A che punto siamo con le ricerche?
di Livio Tonso
agg. 11 aprile 2012
Quanto è stato fatto
In termini di scrittura del saggio siamo a circa 720 pagine (sulle circa 1200-1400 stimate). È ovvio che tutto dovrà essere rivisto e molto è spesso già rivisto alla luce di maggiori informazioni avute e conseguenti nuove idee maturate. Gli argomenti in corso di elaborazione sono tutti i principali previsti dal piano, entro una struttura che permette di lavorare in modo frammentario, a mano a mano che si ottengono informazioni. Alcuni argomenti sono appena abbozzati (come l'analisi dei risultati e una sintesi su tutto il lavoro), mentre altri sono quasi terminati (come la descrizione della koiné piemontese, che dovrebbe dare luogo ad un saggio indipendente). A buon punto è la parte relativa alla storia del piemontese.
I centri sondati sono finora relativamente pochi: una quarantina. Le descrizioni (relativamente) approfondite della varietà di Corio, Montalenghe, Montanaro e Rueglio sono complete.
Lavoro in corsoDescrizioni approfondite:
La parlata di Cuorgnè.
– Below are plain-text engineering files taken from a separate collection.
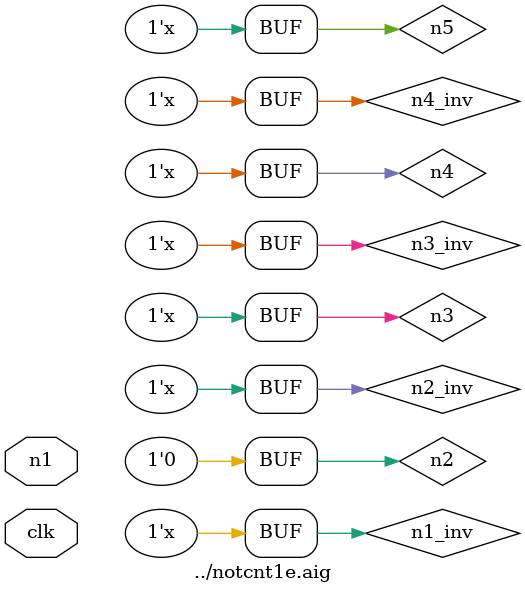
<source format=v>
/* Generated by Yosys 0.8+498 (git sha1 296ecde6, gcc 7.4.0-1ubuntu1~18.04 -fPIC -Os) */

module \../notcnt1e.aig (clk, n1);
  input clk;
  input n1;
  wire n1_inv;
  wire n2;
  wire n2_inv;
  wire n3;
  wire n3_inv;
  wire n4;
  wire n4_inv;
  wire n5;
  assign n1_inv = 1'hx;
  assign n2 = 1'h0;
  assign n2_inv = 1'hx;
  assign n3 = 1'hx;
  assign n3_inv = 1'hx;
  assign n4 = 1'hx;
  assign n4_inv = 1'hx;
  assign n5 = 1'hx;
endmodule

</source>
Ho iniziato anche questa ricerca, in parte presso informatori, in parte attingendo dal saggio di Lotte Zörner.
La parlata di Castellamonte è finalmente in cantiere, grazie a ottimi informatori e collaboratori che ho potuto trovare attraverso la solita catena di conoscenze.
Prossimamente
La parlata di Rivarolo è la prossima che metterò in cantiere, grazie alla disponibilità di Domenico Caresio, un sincero ricercatore e cultore delle nostre parlate, che ha scritto una «Gramàtica e Dissiunare dla parlada dël Rivarölèis». Vi sono un paio di tesi in dialettologia che trattano particolari aspetti del rivarolese.
La parlata d'Ivrea è un obbiettivo che perseguo, soprattutto indagando su quelle periferiche. Le somiglianze fra il montaltese arcaico e il pavonese, ad esempio, forse permetteranno di fare ipotesi fondate su fasi antiche del dialetto di Ivrea. La mia intenzione è di sondare più in profondità la parlata di Pavone, la più stabile e forse la più rappresentativa della zona.
La parlata di Piverone è un prossimo centro dove indagherò. Essa è trattata in alcuni scritti del glottologo Giovanni Flechia. Anche questo dovrebbe essere uno dei dodici punti su cui fare ricerche approndite. Anche quella di Pavone mi interessa, per motivi che spiegherò.
Un utile programmino
Non l'ho trovato in rete, per quanto fossi certo di trovarlo, allora l'ho scritto, in modo molto semplice, in Vicual Basic: un'utilità che trascodifichi date seguenze, contenute in un testo, in altre, secondo un elenco scritto dall'utilizzatore, con qualche piccolo aggiustamento. Esso dovrebbe risparmiare tempo a chi pratica il «Trova/Sostituisci» intensivamente (come l'amico Dom Caresio) e dovrebbe fare anche qualche cosa in più. Il programma è più che semplice e funziona. Chi è interessato, lo può avere gratuitamente. Freeware. Open Source. «Gira» su Windows a 32 e a 64 bit.